Xie Bi An başını kaldırmıştı, kirpikleri titriyordu ve sanki birinin onu öpmesini bekliyormuş gibi kırmızı dudaklarını aralamıştı.
Fan Wu She uzanıp çenesini nazikçe tutmaktan kendini alıkoyamadı, bakışları tekrar bu dudakların üzerine yöneldi.
Önünde parıldayan kırmızı dudakları, şişene kadar perişan ettiğinde nasıl göründüğünü ve erkekliğini ağzına almak için nasıl zorla açıldığını hatırladı. Bu dudakların ne kadar yumuşak ve tatlı olduğunu, ona seslenirken ne kadar güzel olduğunu ve isterse bu dudaklardan ne denli kederli sözler çıkabileceğini iyi biliyordu.

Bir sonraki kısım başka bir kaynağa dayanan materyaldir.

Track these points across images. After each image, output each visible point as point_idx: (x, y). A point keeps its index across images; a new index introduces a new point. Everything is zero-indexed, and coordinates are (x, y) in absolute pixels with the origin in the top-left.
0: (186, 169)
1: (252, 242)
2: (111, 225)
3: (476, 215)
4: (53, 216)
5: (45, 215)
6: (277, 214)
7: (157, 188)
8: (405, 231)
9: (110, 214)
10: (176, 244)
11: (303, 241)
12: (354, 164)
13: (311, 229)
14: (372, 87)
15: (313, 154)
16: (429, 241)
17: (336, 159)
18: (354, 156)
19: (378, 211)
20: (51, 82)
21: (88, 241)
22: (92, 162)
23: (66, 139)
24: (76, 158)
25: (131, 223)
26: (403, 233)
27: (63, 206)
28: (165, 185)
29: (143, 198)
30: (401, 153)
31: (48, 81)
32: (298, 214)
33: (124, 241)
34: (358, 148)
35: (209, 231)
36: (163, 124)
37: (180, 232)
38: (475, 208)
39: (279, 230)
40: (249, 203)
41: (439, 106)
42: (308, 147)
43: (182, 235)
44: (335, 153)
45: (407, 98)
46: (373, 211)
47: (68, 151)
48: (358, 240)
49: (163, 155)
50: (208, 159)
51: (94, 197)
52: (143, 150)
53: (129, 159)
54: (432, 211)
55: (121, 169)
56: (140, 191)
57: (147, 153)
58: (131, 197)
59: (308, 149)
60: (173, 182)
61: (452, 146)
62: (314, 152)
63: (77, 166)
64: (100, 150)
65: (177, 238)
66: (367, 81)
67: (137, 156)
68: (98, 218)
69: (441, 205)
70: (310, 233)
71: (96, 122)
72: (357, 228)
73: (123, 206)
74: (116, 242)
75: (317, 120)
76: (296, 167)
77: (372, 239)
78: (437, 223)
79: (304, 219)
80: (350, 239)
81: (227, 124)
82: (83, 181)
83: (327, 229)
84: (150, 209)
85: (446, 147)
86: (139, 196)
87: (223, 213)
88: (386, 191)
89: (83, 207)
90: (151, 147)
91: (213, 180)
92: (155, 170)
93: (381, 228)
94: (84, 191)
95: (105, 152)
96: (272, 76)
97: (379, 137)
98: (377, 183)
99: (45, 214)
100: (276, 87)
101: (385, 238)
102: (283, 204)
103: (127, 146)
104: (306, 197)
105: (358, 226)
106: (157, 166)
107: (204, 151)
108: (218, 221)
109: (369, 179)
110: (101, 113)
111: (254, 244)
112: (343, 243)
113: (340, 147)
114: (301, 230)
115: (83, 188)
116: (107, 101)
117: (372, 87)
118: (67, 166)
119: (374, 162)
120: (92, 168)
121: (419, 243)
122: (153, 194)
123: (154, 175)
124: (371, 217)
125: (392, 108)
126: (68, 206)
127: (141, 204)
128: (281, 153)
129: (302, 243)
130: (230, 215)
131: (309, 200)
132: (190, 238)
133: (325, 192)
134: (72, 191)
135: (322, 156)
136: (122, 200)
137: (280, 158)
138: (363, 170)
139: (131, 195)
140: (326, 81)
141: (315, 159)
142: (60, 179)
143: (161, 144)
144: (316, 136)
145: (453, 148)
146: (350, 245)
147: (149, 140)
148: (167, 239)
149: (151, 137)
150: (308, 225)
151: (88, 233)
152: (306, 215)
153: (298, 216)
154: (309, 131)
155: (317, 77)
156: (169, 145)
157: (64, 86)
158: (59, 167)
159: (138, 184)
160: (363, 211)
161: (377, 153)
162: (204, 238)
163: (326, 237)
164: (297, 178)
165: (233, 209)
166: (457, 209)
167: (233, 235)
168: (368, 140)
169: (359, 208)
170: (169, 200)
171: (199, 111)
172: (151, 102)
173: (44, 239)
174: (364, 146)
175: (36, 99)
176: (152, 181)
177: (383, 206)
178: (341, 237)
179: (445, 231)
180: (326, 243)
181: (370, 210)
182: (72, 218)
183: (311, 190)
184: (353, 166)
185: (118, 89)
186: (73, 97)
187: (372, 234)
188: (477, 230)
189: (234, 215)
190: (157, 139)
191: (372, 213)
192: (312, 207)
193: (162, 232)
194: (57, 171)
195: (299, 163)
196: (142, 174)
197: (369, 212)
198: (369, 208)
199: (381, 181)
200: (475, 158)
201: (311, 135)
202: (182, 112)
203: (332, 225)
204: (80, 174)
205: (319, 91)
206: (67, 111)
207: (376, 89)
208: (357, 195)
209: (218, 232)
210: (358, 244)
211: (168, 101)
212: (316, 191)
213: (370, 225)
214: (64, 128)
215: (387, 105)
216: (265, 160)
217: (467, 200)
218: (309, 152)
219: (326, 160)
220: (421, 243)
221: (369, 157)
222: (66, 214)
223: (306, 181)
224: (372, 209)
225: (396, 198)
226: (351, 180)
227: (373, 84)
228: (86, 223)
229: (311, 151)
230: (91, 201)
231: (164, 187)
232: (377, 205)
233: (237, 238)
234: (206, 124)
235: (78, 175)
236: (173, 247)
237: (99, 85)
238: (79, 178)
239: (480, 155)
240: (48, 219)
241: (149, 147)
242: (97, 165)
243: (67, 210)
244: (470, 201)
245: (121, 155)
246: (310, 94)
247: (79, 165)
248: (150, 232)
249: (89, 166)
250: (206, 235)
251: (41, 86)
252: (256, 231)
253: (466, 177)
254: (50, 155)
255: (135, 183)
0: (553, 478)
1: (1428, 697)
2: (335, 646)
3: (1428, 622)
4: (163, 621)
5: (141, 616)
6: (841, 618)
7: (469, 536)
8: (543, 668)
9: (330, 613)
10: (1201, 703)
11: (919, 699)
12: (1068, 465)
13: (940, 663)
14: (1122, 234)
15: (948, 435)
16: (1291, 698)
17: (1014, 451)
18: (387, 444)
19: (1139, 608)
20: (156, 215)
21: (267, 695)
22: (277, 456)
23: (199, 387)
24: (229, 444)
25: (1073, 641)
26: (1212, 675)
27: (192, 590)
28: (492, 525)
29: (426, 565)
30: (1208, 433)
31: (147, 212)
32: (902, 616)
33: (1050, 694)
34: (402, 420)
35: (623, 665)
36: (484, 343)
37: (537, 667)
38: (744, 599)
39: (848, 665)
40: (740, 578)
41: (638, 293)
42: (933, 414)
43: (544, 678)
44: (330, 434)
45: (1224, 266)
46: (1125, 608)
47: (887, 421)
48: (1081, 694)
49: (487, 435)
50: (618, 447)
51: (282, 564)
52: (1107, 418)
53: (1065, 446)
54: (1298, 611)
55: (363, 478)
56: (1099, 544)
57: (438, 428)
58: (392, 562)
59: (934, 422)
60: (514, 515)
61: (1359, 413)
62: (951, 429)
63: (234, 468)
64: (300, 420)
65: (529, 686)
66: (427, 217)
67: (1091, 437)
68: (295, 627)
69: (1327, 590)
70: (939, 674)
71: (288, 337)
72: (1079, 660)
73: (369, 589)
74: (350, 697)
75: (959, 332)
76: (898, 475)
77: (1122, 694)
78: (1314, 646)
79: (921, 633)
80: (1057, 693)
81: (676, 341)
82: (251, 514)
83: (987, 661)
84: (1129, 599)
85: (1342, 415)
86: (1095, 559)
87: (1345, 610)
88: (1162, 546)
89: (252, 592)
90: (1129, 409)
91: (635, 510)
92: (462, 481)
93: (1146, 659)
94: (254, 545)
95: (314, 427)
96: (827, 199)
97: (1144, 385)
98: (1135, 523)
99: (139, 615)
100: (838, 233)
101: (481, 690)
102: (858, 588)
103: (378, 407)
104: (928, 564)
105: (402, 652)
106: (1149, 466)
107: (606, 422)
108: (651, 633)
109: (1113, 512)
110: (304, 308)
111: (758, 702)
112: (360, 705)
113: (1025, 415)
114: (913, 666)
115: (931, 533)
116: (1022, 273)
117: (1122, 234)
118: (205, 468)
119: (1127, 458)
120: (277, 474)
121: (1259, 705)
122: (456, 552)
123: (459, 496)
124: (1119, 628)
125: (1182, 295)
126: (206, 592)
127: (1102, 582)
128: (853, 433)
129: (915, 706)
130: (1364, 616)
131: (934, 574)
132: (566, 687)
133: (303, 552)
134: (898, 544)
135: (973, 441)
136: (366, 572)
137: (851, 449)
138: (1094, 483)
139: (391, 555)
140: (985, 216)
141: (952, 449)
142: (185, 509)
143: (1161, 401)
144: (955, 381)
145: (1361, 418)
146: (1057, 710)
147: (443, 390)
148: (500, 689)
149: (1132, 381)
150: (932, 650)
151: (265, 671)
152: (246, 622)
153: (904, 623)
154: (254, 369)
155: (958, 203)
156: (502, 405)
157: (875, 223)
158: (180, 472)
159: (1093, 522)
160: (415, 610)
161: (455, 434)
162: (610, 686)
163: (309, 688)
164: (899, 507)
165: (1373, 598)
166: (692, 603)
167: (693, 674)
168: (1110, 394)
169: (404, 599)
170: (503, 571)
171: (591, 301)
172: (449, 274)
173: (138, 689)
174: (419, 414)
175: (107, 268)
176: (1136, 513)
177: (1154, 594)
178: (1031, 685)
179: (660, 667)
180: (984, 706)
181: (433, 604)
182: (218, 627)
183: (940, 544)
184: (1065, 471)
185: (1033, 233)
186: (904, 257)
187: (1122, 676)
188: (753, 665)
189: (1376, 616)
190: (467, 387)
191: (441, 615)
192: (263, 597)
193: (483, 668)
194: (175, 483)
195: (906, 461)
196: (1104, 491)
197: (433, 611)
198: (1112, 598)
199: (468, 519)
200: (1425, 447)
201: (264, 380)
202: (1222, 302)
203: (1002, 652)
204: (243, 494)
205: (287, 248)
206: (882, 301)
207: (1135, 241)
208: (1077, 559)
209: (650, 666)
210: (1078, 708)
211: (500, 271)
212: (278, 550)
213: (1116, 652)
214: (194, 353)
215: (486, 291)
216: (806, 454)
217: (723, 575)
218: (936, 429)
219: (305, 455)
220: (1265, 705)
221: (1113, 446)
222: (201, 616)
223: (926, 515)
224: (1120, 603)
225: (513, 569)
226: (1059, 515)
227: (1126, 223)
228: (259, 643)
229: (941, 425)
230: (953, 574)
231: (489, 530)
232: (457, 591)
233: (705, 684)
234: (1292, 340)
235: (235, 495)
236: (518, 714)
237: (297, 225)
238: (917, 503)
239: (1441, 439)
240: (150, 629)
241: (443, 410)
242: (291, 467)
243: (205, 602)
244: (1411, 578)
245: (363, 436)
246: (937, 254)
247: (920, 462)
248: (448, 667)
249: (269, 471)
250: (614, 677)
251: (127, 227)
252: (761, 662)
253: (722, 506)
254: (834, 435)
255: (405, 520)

Onu öpmeyi her zaman severdi. Ara sıra, bir öğleden sonra, birbirlerini incitmekten bıktığı zamanlarda Zong Zi Heng'in kucağına oturmasına izin verir, ona sarılır ve kollarında bitkin düşene kadar bu adamı öperdi. Sert ve vahşi bir sevişmedense, öpüşmek ona sanki birbirlerine aşıklarmış gibi güzel bir yanılsama veriyordu.
Ama sonra Xie Bi An'ın gözleri açıldı, hoş ve romantik bir rüyayı darmadağın etti.
Fan Wu She'nin gözlerinde yanan alev henüz sönmemişti. Xie Bi An, yüzlerinin yakınlığı karşısında irkildi ve istemsizce kendisini geri çekti.